Job item: An exact copy of every record is needed, with all pictures omitted.
Working data below:
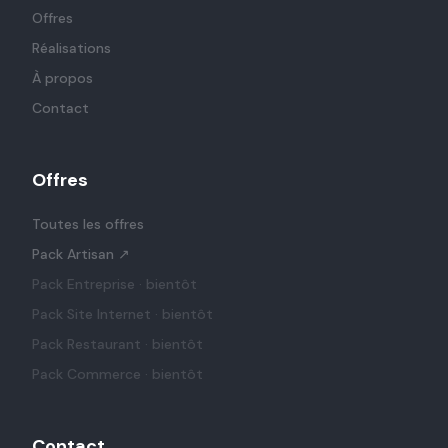
Offres
Réalisations
À propos
Contact
Offres
Toutes les offres
Pack Artisan
↗
Pack Entreprise
· bientôt
Pack Site Internet
· bientôt
Pack Restaurant
· bientôt
Pack Commerce
· bientôt
Contact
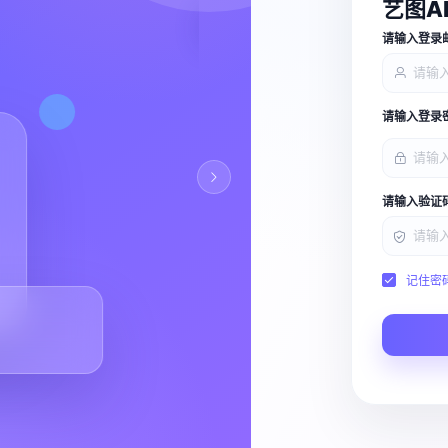
艺图A
查看能力
请输入登录
请输入登录
请输入验证
记住密
Script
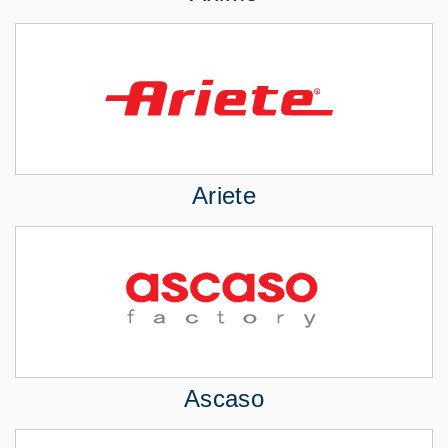
Ariete
Ascaso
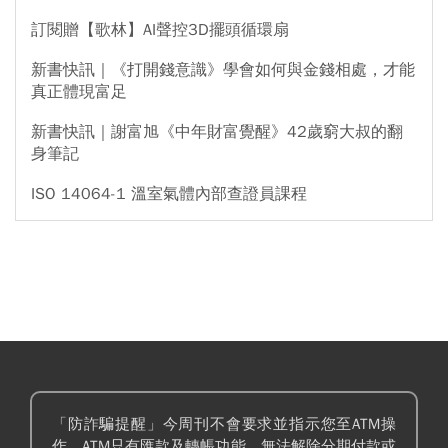
訂閱贈【歌林】AI聲控3D擺頭循環扇
新書快訊｜《打開錢意識》學會如何與金錢相處，才能
真正體現富足
新書快訊｜謝富旭《中年財富覺醒》42歲窮大叔的翻
身筆記
ISO 14064-1 溫室氣體內部查證員課程
「防詐騙提醒」今周刊不會要求並指示您至ATM操
作。ATM只有匯款及轉帳功能，無法解除分期付款或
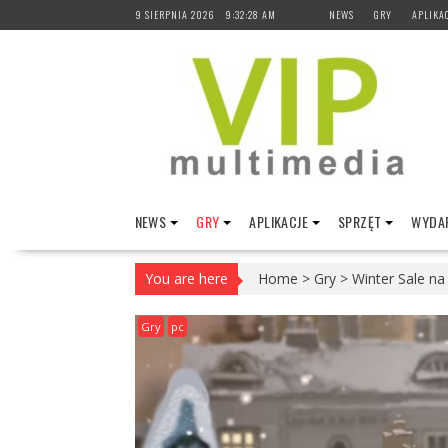
Skip
9 SIERPNIA 2026
9:32:29 AM
NEWS
GRY
APLIKA
to
content
NEWS
GRY
APLIKACJE
SPRZĘT
WYDAR
You are here
Home
>
Gry
>
Winter Sale na
Gry
pc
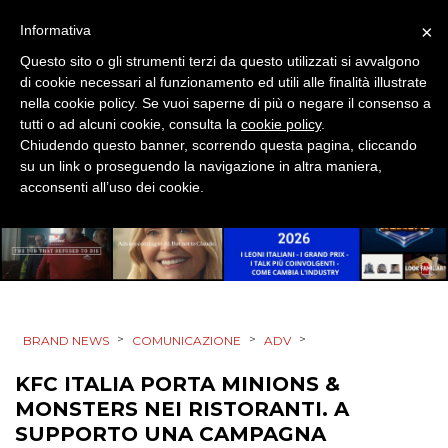
×
Informativa
Questo sito o gli strumenti terzi da questo utilizzati si avvalgono
di cookie necessari al funzionamento ed utili alle finalità illustrate
nella cookie policy. Se vuoi saperne di più o negare il consenso a
tutti o ad alcuni cookie, consulta la
cookie policy
.
Chiudendo questo banner, scorrendo questa pagina, cliccando
su un link o proseguendo la navigazione in altra maniera,
acconsenti all’uso dei cookie.
>
>
>
BRAND NEWS
COMUNICAZIONE
ADV
KFC ITALIA PORTA MINIONS &
MONSTERS NEI RISTORANTI. A
SUPPORTO UNA CAMPAGNA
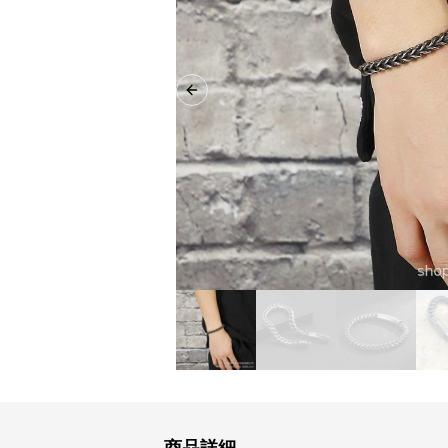
Previous slide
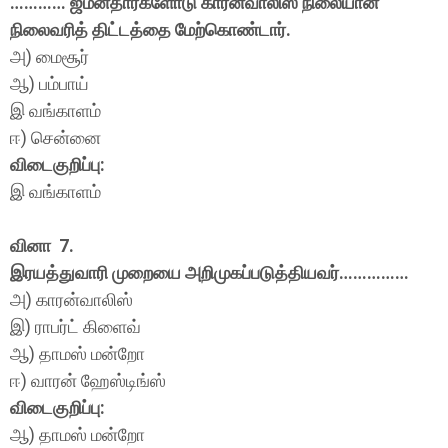
………… ஜமீன்தார்களோடு காரன்வாலிஸ் நிலையான
நிலைவரித் திட்டத்தை மேற்கொண்டார்.
அ) மைசூர்
ஆ) பம்பாய்
இ வங்காளம்
ஈ) சென்னை
விடைகுறிப்பு:
இ வங்காளம்
வினா 7.
இரயத்துவாரி முறையை அறிமுகப்படுத்தியவர்……………
அ) காரன்வாலிஸ்
இ) ராபர்ட் கிளைவ்
ஆ) தாமஸ் மன்றோ
ஈ) வாரன் ஹேஸ்டிங்ஸ்
விடைகுறிப்பு:
ஆ) தாமஸ் மன்றோ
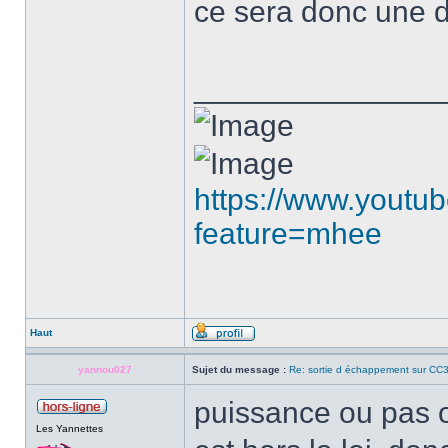
ce sera donc une d
______________
https://www.youtu
feature=mhee
Haut
yannou027
Sujet du message :
Re: sortie d échappement sur CC3
puissance ou pas 
Les Yannettes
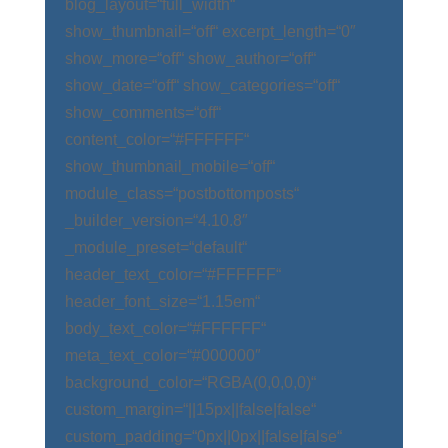
blog_layout=“full_width“
show_thumbnail=“off“ excerpt_length=“0″
show_more=“off“ show_author=“off“
show_date=“off“ show_categories=“off“
show_comments=“off“
content_color=“#FFFFFF“
show_thumbnail_mobile=“off“
module_class=“postbottomposts“
_builder_version=“4.10.8″
_module_preset=“default“
header_text_color=“#FFFFFF“
header_font_size=“1.15em“
body_text_color=“#FFFFFF“
meta_text_color=“#000000″
background_color=“RGBA(0,0,0,0)“
custom_margin=“||15px||false|false“
custom_padding=“0px||0px||false|false“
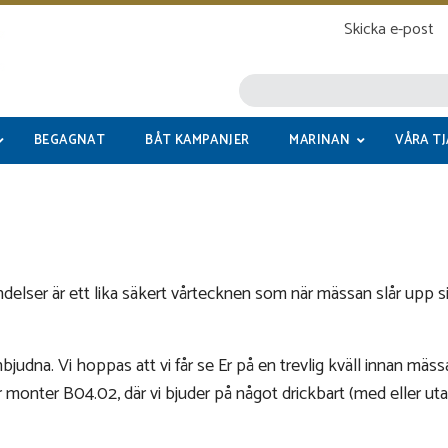
Skicka e-post
BEGAGNAT
BÅT KAMPANJER
MARINAN
VÅRA T
delser är ett lika säkert vårtecknen som när mässan slår upp 
 inbjudna. Vi hoppas att vi får se Er på en trevlig kväll innan m
år monter B04.02, där vi bjuder på något drickbart (med eller u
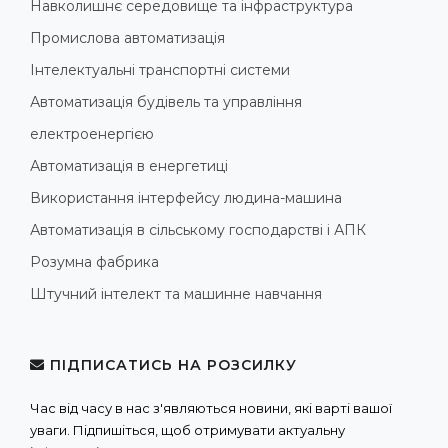
Навколишнє середовище та інфраструктура
Промислова автоматизація
Інтелектуальні транспортні системи
Автоматизація будівель та управління
електроенергією
Автоматизація в енергетиці
Використання інтерфейсу людина-машина
Автоматизація в сільському господарстві і АПК
Розумна фабрика
Штучний інтелект та машинне навчання
ПІДПИСАТИСЬ НА РОЗСИЛКУ
Час від часу в нас з'являються новини, які варті вашої
уваги. Підпишіться, щоб отримувати актуальну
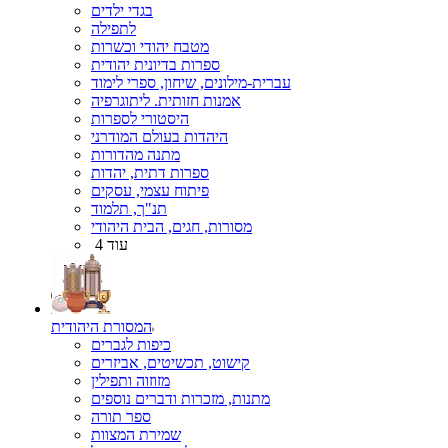
בגדי ילדים
לתפילה
מטבח יהודי וכשרות
ספרות בדיונית יהודית
עברית-מילונים, שיחון, ספרי לימוד
אמנות חזותית. ליתוגרפיה
היסטורי לספרות
היהדות בעולם המודרני
מתנה מהדורות
ספרות דתית, יהדות
פיתוח עצמי, עסקים
תנ"ך, תלמוד
מסורות, חגים, הבית היהודי
עוד 4
המסורת היהודית
כיפות לגברים
קישוט, תכשיטים, אביזרים
מזוזוה ותפילין
מתנות, מזכרות ודברים נוספים
ספר תורה
שמירת המצוות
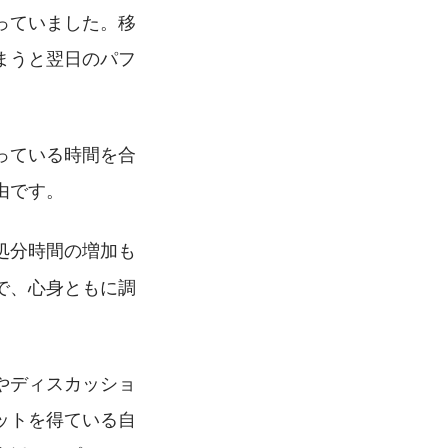
っていました。移
まうと翌日のパフ
っている時間を合
由です。
処分時間の増加も
で、心身ともに調
やディスカッショ
ットを得ている自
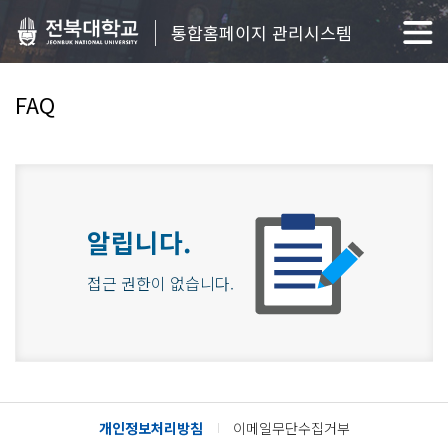
통합홈페이지 관리시스템
FAQ
알립니다.
접근 권한이 없습니다.
개인정보처리방침
이메일무단수집거부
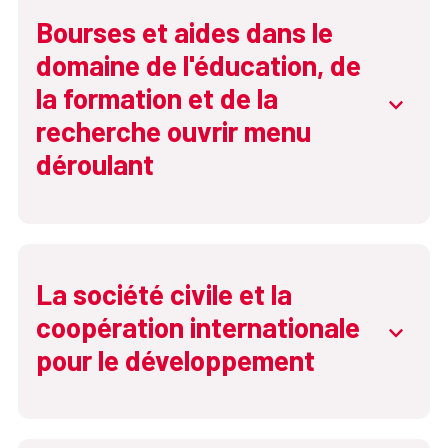
Comisión Interterritorial de Cooperación
Bourses et aides dans le
para el Desarrollo
domaine de l'éducation, de
Consejo de Política Exterior
la formation et de la
abrir.de
Ministerio de Asuntos Exteriores, Unión
recherche ouvrir menu
Europea y Cooperación
déroulant
Secretaría de Estado de Cooperación
Internacional
Consejo Superior de Cooperación para el
Desarrollo Sostenible y la Solidaridad
La société civile et la
Global
coopération internationale
abrir.de
pour le développement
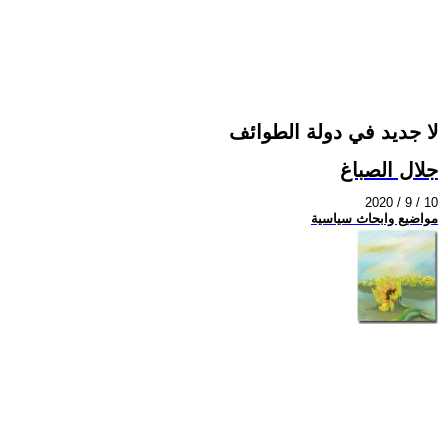
لا جديد في دولة الطوائف
جلال الصباغ
2020 / 9 / 10
مواضيع وابحاث سياسية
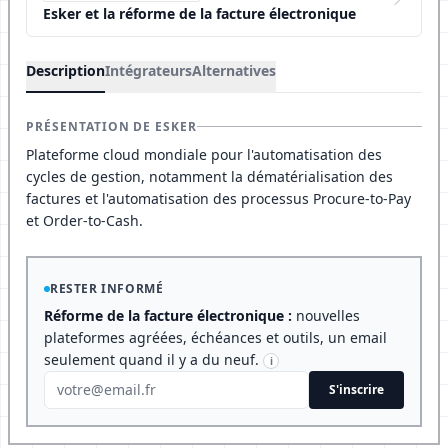
Esker et la réforme de la facture électronique
Description
Intégrateurs
Alternatives
PRÉSENTATION DE ESKER
Plateforme cloud mondiale pour l'automatisation des
cycles de gestion, notamment la dématérialisation des
factures et l'automatisation des processus Procure-to-Pay
et Order-to-Cash.
RESTER INFORMÉ
Réforme de la facture électronique :
nouvelles
plateformes agréées, échéances et outils, un email
seulement quand il y a du neuf.
i
S'inscrire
End of Working data.
Exercise answer:
Offres
Réalisations
À propos
Contact
Offres
Toutes les offres
Pack Artisan
↗
Pack Entreprise
· bientôt
Pack Site Internet
· bientôt
Pack Restaurant
· bientôt
Pack Commerce
· bientôt
Contact
艺图A
查看能力
请输入登录
请输入登录
请输入验证
记住密
Script
Ariete
Ascaso
訂閱贈【歌林】AI聲控3D擺頭循環扇
新書快訊｜《打開錢意識》學會如何與金錢相處，才能
真正體現富足
新書快訊｜謝富旭《中年財富覺醒》42歲窮大叔的翻
身筆記
ISO 14064-1 溫室氣體內部查證員課程
「防詐騙提醒」今周刊不會要求並指示您至ATM操
作。ATM只有匯款及轉帳功能，無法解除分期付款或
Skip
9 SIERPNIA 2026
9:32:29 AM
NEWS
GRY
APLIKA
to
content
NEWS
GRY
APLIKACJE
SPRZĘT
WYDAR
You are here
Home
>
Gry
>
Winter Sale na
Gry
pc
×
Informativa
Questo sito o gli strumenti terzi da questo utilizzati si avvalgono
di cookie necessari al funzionamento ed utili alle finalità illustrate
nella cookie policy. Se vuoi saperne di più o negare il consenso a
tutti o ad alcuni cookie, consulta la
cookie policy
.
Chiudendo questo banner, scorrendo questa pagina, cliccando
su un link o proseguendo la navigazione in altra maniera,
acconsenti all’uso dei cookie.
>
>
>
BRAND NEWS
COMUNICAZIONE
ADV
KFC ITALIA PORTA MINIONS &
MONSTERS NEI RISTORANTI. A
SUPPORTO UNA CAMPAGNA
Previous slide
………… ஜமீன்தார்களோடு காரன்வாலிஸ் நிலையான
நிலைவரித் திட்டத்தை மேற்கொண்டார்.
அ) மைசூர்
ஆ) பம்பாய்
இ வங்காளம்
ஈ) சென்னை
விடைகுறிப்பு:
இ வங்காளம்
வினா 7.
இரயத்துவாரி முறையை அறிமுகப்படுத்தியவர்……………
அ) காரன்வாலிஸ்
இ) ராபர்ட் கிளைவ்
ஆ) தாமஸ் மன்றோ
ஈ) வாரன் ஹேஸ்டிங்ஸ்
விடைகுறிப்பு:
ஆ) தாமஸ் மன்றோ
ce sera donc une d
______________
https://www.youtu
feature=mhee
Haut
yannou027
Sujet du message :
Re: sortie d échappement sur CC3
puissance ou pas 
Les Yannettes
blog_layout=“full_width“
show_thumbnail=“off“ excerpt_length=“0″
show_more=“off“ show_author=“off“
show_date=“off“ show_categories=“off“
show_comments=“off“
content_color=“#FFFFFF“
show_thumbnail_mobile=“off“
module_class=“postbottomposts“
_builder_version=“4.10.8″
_module_preset=“default“
header_text_color=“#FFFFFF“
header_font_size=“1.15em“
body_text_color=“#FFFFFF“
meta_text_color=“#000000″
background_color=“RGBA(0,0,0,0)“
custom_margin=“||15px||false|false“
custom_padding=“0px||0px||false|false“
Skicka e-post
BEGAGNAT
BÅT KAMPANJER
MARINAN
VÅRA T
delser är ett lika säkert vårtecknen som när mässan slår upp 
 inbjudna. Vi hoppas att vi får se Er på en trevlig kväll innan m
år monter B04.02, där vi bjuder på något drickbart (med eller u
Навколишнє середовище та інфраструктура
Промислова автоматизація
Інтелектуальні транспортні системи
Автоматизація будівель та управління
електроенергією
Автоматизація в енергетиці
Використання інтерфейсу людина-машина
Автоматизація в сільському господарстві і АПК
Розумна фабрика
Штучний інтелект та машинне навчання
ПІДПИСАТИСЬ НА РОЗСИЛКУ
Час від часу в нас з'являються новини, які варті вашої
уваги. Підпишіться, щоб отримувати актуальну
בגדי ילדים
לתפילה
מטבח יהודי וכשרות
ספרות בדיונית יהודית
עברית-מילונים, שיחון, ספרי לימוד
אמנות חזותית. ליתוגרפיה
היסטורי לספרות
היהדות בעולם המודרני
מתנה מהדורות
ספרות דתית, יהדות
פיתוח עצמי, עסקים
תנ"ך, תלמוד
מסורות, חגים, הבית היהודי
עוד 4
המסורת היהודית
כיפות לגברים
קישוט, תכשיטים, אביזרים
מזוזוה ותפילין
מתנות, מזכרות ודברים נוספים
ספר תורה
שמירת המצוות
っていました。移
まうと翌日のパフ
っている時間を合
由です。
処分時間の増加も
で、心身ともに調
やディスカッショ
ットを得ている自
통합홈페이지 관리시스템
FAQ
알립니다.
접근 권한이 없습니다.
개인정보처리방침
이메일무단수집거부
Comisión Interterritorial de Cooperación
Bourses et aides dans le
para el Desarrollo
domaine de l'éducation, de
Consejo de Política Exterior
la formation et de la
abrir.de
Ministerio de Asuntos Exteriores, Unión
recherche ouvrir menu
Europea y Cooperación
déroulant
Secretaría de Estado de Cooperación
Internacional
Consejo Superior de Cooperación para el
Desarrollo Sostenible y la Solidaridad
La société civile et la
Global
coopération internationale
abrir.de
pour le développement
لا جديد في دولة الطوائف
جلال الصباغ
2020 / 9 / 10
مواضيع وابحاث سياسية
Esker et la réforme de la facture électronique
Description
Intégrateurs
Alternatives
PRÉSENTATION DE ESKER
Plateforme cloud mondiale pour l'automatisation des
cycles de gestion, notamment la dématérialisation des
factures et l'automatisation des processus Procure-to-Pay
et Order-to-Cash.
RESTER INFORMÉ
Réforme de la facture électronique :
nouvelles
plateformes agréées, échéances et outils, un email
seulement quand il y a du neuf.
i
S'inscrire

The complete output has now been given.